KA: The hard part is getting them to buy into it. That’s what’s great with zombies, for whatever reason. I know we went to great detail to give a great explanation of where these zombies came from, but most zombie and horror movies don’t even do that. They just throw you into this thing, and most fans just accept that this is already happening, this is already going on, this is the way it is.

SS: And I felt that in this case, I wanted there to be a reason, because I totally accept and buy into the fact that there is an artistic reason in the zombie genre, especially the Romero movies, in not explaining. I get that. Zombies are basically like a weather condition. A zombie movie is a disaster movie; the zombies are the flood, the zombies are the earthquake, and everybody is just bouncing off of that impersonal force. But in this case, I thought, “Wouldn’t it be fun if, A) They were explained, and B) The zombies could actually speak for themselves?” That’s kind of a spoiler.

NC: Overall, the novel reads a lot more like a zombie movie than like a “Star Trek” episode.

KA: That was one of Jason’s first comments to me when he read my notes. He said, “This is a movie. This reads just like a movie.” Hopefully we fleshed it out a little more than that, but apparently not, based on your question.

SS: I think it has to kind of read like a zombie novel, simply because the thing about “Star Trek” episodes, almost all of them, is that they follow that kind of ’60s formula where you open with the status quo, something happens to upset the status quo, and by the end, the status quo is regained. And that’s just not how it works in the zombie universe. Everybody’s gotta die. Or almost everybody has to die. In “Star Trek,” the thing that always kills me is the fact that no matter what problem they’re facing, Scottie or one of the other engineer guys on the various shows goes, “Well, why don’t we blah blah blah blah blah,” and they have 30 seconds of techno-babble, and they press six buttons, and the problem goes away. Which is not how it works here in the world. And it was nice that we could illustrate that. And they actually touch on that a couple of times. There is no technological solution. Grab your batleth, and let’s get out there and cut some heads off.
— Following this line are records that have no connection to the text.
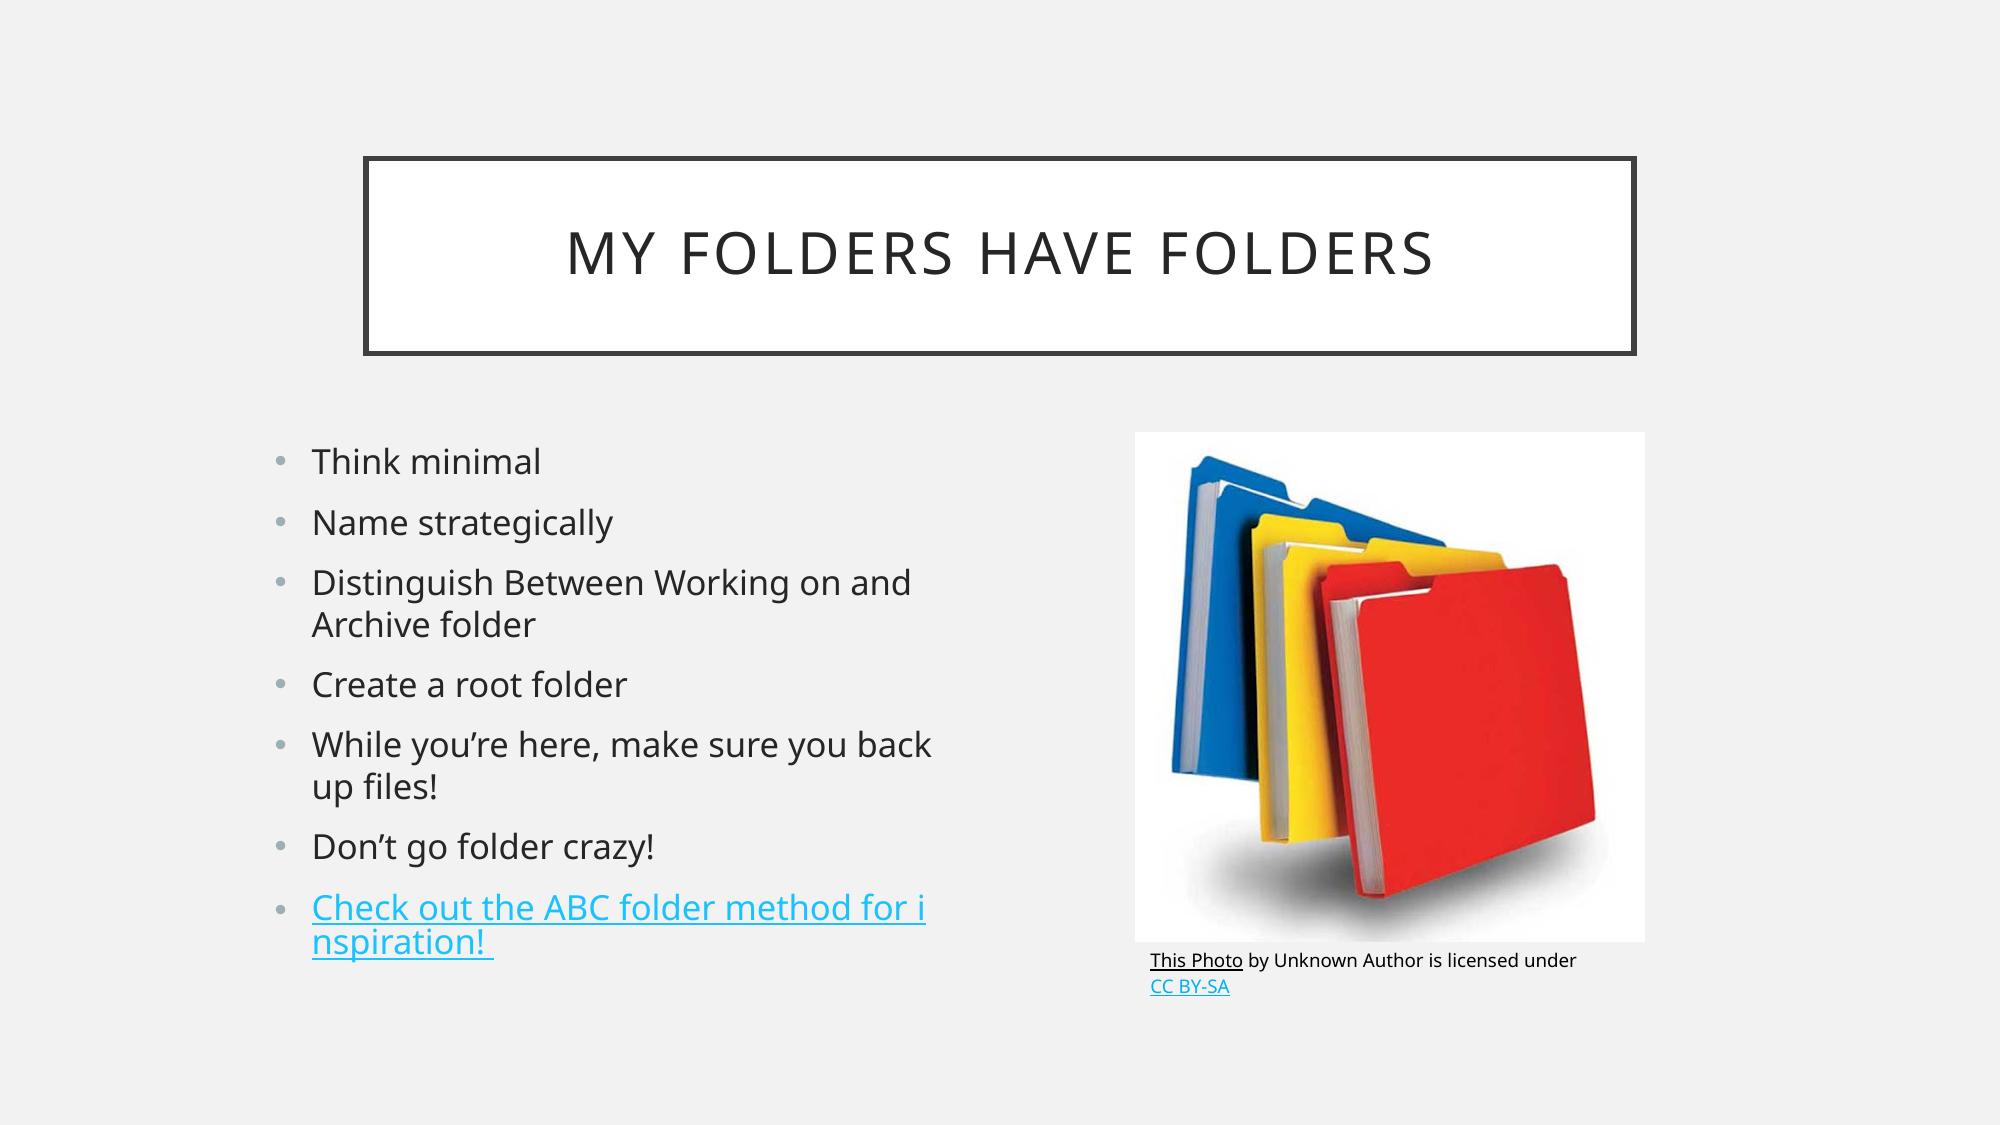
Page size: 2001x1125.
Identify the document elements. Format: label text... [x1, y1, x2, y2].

text_box This Photo by Unknown Author is licensed under CC BY-SA [1135, 942, 1645, 1008]
list Think minimal Name strategically Distinguish Between Working on and Archive folder Create a root folder While you’re here, make sure you back up files! Don’t go folder crazy! Check out the ABC folder method for inspiration! [259, 432, 961, 942]
title My folders have Folders [363, 156, 1637, 356]
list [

NC: The book seemed pretty friendly to “Star Trek” newcomers like myself. You don’t really have to be a huge “Star Trek” fan to enjoy it.

KA: The idea is to appeal to as many people as possible. It’s multi-layered. It definitely appeals to a mass market, a deep-seeded Trekkie market, and hopefully a hard-core zombie market.

SS: Did you ever see the movie “Shakespeare in Love?” It had all these incredibly obscure Shakespeare references that you didn’t really need to know to enjoy the movie, but it was funny to watch it in the theater, because about every 10 lines, some theater major in the third row would go, “Ahaahaha,” just to make sure everybody knew that they knew, that they caught the reference. With “Night of the Living Trekkies,” I think there are two layers. There’s an easily accessible layer, and there are Easter eggs throughout for people to enjoy. [Spoiler alert] For instance, the name of Eli Sandoval is a complete tell to anyone who has an encyclopedic knowledge of the show. If they know that name and recognize it and its use in the show, they know what’s gonna happen.

KA: And don’t go to StarTrek.com and search that and ruin the ending for yourself.